B.${{p\pi - p\pi }}$ bonding is weak
C.${{p\pi - p\pi }}$ bonding is strong
D.Multiple bonds are formed easily.

Answer 1

Hint: The nitrogen belongs to the second period with the second shell being the valence shell, while the phosphorus belongs to the third period with the third shell as the valence shell. It has a 3d orbital.

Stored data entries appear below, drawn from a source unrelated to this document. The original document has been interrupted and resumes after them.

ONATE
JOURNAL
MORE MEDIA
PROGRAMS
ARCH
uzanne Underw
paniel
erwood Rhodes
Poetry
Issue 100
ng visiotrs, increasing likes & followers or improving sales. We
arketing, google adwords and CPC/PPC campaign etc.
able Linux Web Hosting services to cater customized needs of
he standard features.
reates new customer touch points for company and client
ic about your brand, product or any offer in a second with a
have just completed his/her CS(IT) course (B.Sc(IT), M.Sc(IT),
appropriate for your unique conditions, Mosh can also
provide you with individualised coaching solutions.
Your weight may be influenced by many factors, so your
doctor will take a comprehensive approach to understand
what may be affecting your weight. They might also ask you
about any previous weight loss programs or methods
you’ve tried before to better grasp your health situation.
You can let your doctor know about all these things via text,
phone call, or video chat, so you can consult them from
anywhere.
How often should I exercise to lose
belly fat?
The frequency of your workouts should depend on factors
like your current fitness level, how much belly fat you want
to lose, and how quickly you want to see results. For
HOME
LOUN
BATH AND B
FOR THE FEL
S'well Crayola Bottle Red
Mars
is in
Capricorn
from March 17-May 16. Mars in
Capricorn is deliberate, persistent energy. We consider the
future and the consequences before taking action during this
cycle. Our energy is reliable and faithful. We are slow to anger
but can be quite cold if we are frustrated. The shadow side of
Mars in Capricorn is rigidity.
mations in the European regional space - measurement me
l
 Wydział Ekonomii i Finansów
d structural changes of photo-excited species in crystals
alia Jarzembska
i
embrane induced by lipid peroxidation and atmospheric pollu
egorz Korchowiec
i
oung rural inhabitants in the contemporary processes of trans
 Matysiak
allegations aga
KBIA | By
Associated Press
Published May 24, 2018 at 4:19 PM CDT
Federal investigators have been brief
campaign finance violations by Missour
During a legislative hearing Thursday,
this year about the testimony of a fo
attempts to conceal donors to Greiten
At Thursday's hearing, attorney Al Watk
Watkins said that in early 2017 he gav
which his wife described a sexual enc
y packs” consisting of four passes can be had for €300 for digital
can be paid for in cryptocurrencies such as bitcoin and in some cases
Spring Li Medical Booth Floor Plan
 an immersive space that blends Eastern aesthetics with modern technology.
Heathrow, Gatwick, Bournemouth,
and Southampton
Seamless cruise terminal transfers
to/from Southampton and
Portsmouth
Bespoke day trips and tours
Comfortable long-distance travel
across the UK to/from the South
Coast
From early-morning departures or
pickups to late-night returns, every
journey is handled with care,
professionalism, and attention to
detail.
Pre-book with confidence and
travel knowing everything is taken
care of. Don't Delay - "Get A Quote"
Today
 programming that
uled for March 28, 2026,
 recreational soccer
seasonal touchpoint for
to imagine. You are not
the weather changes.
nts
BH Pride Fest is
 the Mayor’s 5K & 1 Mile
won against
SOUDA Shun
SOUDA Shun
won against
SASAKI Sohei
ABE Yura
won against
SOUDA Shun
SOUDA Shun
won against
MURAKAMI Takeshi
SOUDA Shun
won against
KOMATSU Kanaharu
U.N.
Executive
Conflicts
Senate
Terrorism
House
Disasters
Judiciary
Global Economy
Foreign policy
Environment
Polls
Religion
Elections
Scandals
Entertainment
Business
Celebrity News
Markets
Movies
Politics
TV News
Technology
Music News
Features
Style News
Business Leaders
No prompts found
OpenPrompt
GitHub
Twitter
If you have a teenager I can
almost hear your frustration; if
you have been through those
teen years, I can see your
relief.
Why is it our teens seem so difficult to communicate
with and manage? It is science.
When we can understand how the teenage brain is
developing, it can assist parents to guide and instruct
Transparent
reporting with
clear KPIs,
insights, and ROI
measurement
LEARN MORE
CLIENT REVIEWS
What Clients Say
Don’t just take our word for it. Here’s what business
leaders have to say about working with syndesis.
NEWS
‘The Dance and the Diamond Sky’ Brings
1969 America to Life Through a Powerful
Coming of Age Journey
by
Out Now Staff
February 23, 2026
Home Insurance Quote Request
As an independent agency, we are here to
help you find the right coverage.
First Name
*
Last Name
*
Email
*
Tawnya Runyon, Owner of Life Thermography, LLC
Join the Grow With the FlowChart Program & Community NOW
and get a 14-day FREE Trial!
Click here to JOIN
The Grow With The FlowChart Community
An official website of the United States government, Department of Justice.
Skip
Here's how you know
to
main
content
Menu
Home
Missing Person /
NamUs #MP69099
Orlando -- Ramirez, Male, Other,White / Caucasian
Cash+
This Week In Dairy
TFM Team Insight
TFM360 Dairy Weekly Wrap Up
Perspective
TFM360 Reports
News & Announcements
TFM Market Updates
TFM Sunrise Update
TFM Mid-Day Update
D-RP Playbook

Complete Stepwise Solution:
As per their group numbers, both nitrogen and phosphorous have five electrons in their valence shell, out of which two electrons are there in the s-subshell while the other three are present in the three ‘p’ orbitals are lone or single unpaired electrons as per the Hund’s rule. As there are no more orbitals in the nitrogen atom so the two nitrogen atoms share their three unpaired electrons to form three bonds.
In the case of phosphorus, the case is different. The 3rd orbit has s, p, and d subshells. So the phosphorus atom can accommodate more electrons in the 3d levels that the nitrogen atom cannot do. In the \[{{\text{P}}_2}\] structure, the large orbitals of the 3rd level are inefficient in bonding to the ${{p\pi - p\pi }}$ bonds. So they are unable to triple bond. Hence the \[{{\text{P}}_4}\] structure is preferred over the \[{{\text{P}}_2}\] structure.

Hence, the correct option is B.

Notes: The triple bond of the nitrogen molecule, in which there are two ${{p\pi - p\pi }}$ bonds and a sigma bond, is very stable and is difficult to break. Hence the bond dissociation energy of the nitrogen molecule is very high.